◆ WHAT IS NEEDED ◆
Please count the lines in the data below that contain the string "coordinates". Reply with that number only.
--- START OF STORED RECORDS ---
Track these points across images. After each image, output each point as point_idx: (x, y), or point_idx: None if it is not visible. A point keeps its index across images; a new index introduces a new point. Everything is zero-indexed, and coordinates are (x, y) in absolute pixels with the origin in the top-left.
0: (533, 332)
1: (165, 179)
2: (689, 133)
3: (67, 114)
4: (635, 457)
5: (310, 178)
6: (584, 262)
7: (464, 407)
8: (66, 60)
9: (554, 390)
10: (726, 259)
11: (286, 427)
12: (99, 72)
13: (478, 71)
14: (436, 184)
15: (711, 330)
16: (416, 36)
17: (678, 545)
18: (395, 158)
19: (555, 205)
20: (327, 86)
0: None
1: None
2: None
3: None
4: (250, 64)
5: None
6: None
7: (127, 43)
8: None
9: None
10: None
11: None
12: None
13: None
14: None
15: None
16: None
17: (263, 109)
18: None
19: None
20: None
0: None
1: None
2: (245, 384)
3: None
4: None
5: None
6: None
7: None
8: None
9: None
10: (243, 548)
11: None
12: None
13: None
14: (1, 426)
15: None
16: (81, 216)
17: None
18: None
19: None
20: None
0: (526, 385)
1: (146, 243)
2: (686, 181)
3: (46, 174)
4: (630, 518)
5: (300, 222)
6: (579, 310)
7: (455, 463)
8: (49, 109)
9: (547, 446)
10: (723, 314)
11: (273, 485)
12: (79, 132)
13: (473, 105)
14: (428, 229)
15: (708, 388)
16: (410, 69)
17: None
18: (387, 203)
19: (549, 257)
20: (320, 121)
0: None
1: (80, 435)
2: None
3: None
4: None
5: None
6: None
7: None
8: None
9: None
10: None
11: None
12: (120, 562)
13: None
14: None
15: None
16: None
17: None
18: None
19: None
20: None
--- END OF STORED RECORDS ---
◆ RESULT OF THIS EXERCISE ◆
1